De veertig jaar in het ambt hebben de predikant en zijn prediking gevormd, zo reageerde de jubilaris op de lezing van ds. Van Aalst. „Hoe meer je bezig bent met het Woord, hoe meer je de Rijkdom van het Woord en je eigen bittere armoede ervaart. Hoe meer je studerend, biddend en prekend bezig bent met Gods Woord hoe meer het Woord opengaat. Dat geeft soms verrassende ontdekkingen. Door de jaren heen ben ik meer gaan beseffen dat je op de kansel in de naam van Christus staat met Zijn gezag en Zijn volheid.”
Jonge predikanten adviseerde ds. Van Eckeveld tijd te nemen voor de voorbereiding. „En vraag steeds wat de specifieke betekenis van deze tekst is. Waak ervoor van alles erbij te halen, dat verduistert de prediking.”
In de GG zou meer van het ledeboeriaanse heimwee naar die „ene vaderlandse kerk van gereformeerd belijden” moeten zijn, zoals dat vroeger meer leefde, zei ds. Van Eckeveld.
De gesprekken met vertegenwoordigers van andere kerkgenootschappen hebben volgens ds.

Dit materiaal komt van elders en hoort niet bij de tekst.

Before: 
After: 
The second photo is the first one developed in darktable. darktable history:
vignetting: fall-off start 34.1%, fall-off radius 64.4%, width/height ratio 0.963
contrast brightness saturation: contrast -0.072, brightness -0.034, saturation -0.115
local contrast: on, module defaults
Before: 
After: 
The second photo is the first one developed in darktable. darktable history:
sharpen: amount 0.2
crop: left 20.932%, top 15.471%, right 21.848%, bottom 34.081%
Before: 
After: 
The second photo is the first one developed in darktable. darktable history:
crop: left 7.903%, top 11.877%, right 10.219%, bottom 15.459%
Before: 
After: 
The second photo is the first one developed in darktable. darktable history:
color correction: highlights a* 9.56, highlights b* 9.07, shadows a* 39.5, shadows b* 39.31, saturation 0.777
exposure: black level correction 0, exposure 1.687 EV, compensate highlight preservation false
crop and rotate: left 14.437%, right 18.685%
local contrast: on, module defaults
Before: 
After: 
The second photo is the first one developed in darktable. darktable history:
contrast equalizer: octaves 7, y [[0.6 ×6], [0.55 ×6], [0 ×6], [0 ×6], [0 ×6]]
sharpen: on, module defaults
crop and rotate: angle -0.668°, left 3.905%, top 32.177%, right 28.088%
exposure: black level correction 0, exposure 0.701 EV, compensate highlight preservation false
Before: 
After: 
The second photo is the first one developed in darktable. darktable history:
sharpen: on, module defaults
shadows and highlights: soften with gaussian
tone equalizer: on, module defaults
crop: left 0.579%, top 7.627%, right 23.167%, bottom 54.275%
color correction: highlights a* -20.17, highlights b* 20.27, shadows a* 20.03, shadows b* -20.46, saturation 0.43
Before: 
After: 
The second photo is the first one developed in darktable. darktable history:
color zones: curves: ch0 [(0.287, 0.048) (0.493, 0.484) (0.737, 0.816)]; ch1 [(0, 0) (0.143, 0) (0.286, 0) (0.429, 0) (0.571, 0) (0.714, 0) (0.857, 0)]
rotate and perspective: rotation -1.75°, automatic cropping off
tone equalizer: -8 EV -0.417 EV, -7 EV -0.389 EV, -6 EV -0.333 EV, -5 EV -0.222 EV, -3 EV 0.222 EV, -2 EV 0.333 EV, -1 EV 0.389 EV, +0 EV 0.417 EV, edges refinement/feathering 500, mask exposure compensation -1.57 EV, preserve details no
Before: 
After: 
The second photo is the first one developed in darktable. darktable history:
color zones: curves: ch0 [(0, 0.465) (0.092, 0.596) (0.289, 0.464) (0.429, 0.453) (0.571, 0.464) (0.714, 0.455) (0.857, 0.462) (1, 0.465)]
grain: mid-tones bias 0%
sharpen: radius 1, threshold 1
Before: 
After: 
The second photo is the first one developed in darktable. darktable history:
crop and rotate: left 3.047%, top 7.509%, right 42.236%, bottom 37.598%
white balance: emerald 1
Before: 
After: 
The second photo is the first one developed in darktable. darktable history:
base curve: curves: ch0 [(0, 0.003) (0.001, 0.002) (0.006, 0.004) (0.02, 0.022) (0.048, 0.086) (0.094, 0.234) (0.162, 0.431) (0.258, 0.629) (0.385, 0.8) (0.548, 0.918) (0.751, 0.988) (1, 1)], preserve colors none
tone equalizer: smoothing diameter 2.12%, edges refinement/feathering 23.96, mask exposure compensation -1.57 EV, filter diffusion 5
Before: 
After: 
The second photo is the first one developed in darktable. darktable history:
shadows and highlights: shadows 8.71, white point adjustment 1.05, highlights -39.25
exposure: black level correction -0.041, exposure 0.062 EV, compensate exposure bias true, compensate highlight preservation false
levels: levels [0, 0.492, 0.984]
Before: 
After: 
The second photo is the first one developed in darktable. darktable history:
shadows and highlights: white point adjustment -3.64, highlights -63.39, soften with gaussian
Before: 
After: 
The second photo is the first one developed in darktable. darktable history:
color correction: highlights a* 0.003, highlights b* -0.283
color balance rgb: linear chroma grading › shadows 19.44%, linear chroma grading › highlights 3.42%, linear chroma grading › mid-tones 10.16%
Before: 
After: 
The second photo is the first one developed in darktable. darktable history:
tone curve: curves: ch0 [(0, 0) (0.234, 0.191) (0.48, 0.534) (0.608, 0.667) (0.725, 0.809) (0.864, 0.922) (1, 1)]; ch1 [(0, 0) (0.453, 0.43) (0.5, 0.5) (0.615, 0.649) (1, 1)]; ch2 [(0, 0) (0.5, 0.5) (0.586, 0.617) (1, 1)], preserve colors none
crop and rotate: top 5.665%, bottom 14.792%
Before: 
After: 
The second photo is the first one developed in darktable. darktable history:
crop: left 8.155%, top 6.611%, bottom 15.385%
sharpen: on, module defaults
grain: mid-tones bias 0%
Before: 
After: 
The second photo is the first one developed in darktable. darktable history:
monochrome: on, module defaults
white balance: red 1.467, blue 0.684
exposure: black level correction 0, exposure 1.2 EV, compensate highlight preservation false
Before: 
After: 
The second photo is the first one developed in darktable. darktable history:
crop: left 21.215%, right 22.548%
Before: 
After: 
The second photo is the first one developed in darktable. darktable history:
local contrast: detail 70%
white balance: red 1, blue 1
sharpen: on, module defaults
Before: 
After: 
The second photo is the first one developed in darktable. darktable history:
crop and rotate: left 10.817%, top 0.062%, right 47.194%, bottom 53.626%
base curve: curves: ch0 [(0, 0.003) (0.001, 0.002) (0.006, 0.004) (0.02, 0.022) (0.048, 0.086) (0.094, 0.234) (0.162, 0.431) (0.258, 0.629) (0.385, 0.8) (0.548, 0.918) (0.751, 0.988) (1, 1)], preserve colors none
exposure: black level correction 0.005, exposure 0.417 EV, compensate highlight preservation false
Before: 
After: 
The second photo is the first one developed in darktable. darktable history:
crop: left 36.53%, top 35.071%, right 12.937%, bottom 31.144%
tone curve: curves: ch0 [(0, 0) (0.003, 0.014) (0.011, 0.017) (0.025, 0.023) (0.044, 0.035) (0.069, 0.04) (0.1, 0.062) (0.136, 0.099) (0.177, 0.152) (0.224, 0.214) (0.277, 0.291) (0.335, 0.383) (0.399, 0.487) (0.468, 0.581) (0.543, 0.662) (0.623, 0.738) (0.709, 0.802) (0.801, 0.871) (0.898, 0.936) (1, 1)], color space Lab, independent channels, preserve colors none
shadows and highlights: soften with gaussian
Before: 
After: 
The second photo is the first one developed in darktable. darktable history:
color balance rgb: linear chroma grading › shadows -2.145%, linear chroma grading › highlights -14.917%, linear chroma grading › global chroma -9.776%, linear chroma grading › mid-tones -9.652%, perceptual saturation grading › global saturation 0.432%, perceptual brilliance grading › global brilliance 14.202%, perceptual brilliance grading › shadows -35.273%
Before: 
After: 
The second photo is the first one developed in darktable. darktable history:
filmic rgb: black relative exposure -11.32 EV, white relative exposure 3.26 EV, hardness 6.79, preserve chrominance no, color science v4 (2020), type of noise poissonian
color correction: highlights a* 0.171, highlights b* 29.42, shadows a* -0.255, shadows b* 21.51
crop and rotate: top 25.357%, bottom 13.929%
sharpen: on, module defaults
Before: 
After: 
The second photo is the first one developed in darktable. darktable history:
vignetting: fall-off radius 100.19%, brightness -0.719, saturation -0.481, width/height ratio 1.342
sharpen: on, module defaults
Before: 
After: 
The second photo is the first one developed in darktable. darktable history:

Van Eckeveld, de voorzitter van het deputaatschap kerkelijke eenheid, tot meer begrip over de kerkmuren heen geleid. „Een stuk scherpte is verdwenen. Maar de kerkelijke weerbarstigheid is buitengewoon weerbarstig. En als wij kerken aan elkaar gaan lijmen ontstaan er direct nieuwe scheuren. Waar is de droefheid over het gruis van Sion.”